Xue Li is a senior lecturer in Information Technology and Electrical Engineering at the University of Queensland, Australia, and an adjunct professor in Electronic Science and Technology, China. He has a master’s in computer science from University of Queensland and a PhD in information systems from Queensland University of Technology. He is currently interested in researches of data mining on streaming data, text mining, and intelligent information systems. He has been teaching databases, programming, and data mining courses in the Australian universities of QUT, UNSW, and UQ for the last 10 years. He has published more than 50 research papers in journals, editorials of journals, book chapters, and international conferences. He is currently a holder of a large Australian ARC grant on streaming data mining.

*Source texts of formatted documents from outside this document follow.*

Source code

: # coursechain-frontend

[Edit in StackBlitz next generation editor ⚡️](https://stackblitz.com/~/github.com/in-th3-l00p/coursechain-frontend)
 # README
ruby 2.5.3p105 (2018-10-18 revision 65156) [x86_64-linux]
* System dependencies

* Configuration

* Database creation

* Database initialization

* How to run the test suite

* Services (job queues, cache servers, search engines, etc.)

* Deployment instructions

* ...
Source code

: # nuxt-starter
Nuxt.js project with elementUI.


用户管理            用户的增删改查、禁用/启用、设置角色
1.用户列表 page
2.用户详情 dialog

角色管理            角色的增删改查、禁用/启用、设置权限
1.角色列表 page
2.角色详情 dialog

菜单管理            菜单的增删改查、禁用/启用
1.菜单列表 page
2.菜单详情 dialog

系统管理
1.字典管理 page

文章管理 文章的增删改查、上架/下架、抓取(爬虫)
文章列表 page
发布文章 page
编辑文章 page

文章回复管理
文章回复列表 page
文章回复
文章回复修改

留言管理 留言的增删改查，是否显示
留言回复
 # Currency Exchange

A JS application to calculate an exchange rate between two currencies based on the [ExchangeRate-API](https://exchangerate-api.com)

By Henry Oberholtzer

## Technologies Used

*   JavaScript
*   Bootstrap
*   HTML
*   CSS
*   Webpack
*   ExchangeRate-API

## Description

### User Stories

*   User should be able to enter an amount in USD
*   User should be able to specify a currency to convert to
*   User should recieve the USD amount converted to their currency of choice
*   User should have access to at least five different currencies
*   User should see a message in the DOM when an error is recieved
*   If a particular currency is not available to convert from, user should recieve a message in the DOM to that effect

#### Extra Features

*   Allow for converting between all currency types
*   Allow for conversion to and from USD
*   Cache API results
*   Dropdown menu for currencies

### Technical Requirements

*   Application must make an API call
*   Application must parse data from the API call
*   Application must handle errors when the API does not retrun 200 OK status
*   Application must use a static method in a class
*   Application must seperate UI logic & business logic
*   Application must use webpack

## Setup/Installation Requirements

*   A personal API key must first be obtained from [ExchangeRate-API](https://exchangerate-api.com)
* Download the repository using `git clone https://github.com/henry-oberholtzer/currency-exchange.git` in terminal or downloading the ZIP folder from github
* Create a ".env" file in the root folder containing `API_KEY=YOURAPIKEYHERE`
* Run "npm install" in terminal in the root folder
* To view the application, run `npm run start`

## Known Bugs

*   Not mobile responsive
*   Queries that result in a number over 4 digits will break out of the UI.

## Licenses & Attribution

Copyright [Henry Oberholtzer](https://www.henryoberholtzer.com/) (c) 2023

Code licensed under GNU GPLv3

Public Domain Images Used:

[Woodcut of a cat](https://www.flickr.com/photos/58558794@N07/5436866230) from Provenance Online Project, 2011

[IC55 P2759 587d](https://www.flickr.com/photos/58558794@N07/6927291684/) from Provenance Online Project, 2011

iii Shichao Zhang is a senior research fellow in the Faculty of Information Technology at UTS, Australia, and a chair professor of automatic control at BUAA, China. He received his PhD in computer science from Deakin University, Australia. His research interests include data analysis and smart pattern discovery. He has published about 40 international journal papers, including six in IEEE/ACM Transactions, two in Information Systems, and six in IEEE magazines; and over 40 international conference papers, including two ICML papers. He has won four China NSF/863 grants, two Australian large ARC grants, and two Australian small ARC grants. He is a senior member of the IEEE, a member of the ACM, and serving as an associate editor for Knowledge and Information Systems and The IEEE Intelligent Informatics Bulletin. Shuliang Wang, PhD, is a professor in spatial data mining and software engineering, International School of Software, and the director of the Data Mining Laboratory, Wuhan University, China. Dr. Wang has been researching and working in the area of spatial data mining and software engineering since 1997 in Hong Kong, New Zealand, Australia, and Mainland China. He won his bachelor’s at Wuhan University in 1997 and PhD at Wuhan University and the Hong Kong Polytechnic University in 2002. As a postdoctoral research fellow, he worked in the Hong Kong Polytechnic University and Tsinghua University. In 2005, his doctoral thesis was awarded one of “100 best national theses in China”. Dr. Wang has published over 50 research articles and more than five monographs. Two monographs were respectively published by Springer and the International Society for Optical Engineering (SPIE). Since he has joined Wuhan University in 2004, Dr. Wang has won over 2 million RMB for three projects as principal investigator. His current research interests include spatial data mining, software engineering, GIS, remote sensing, spatial data uncertainties, complex network, and soft computing.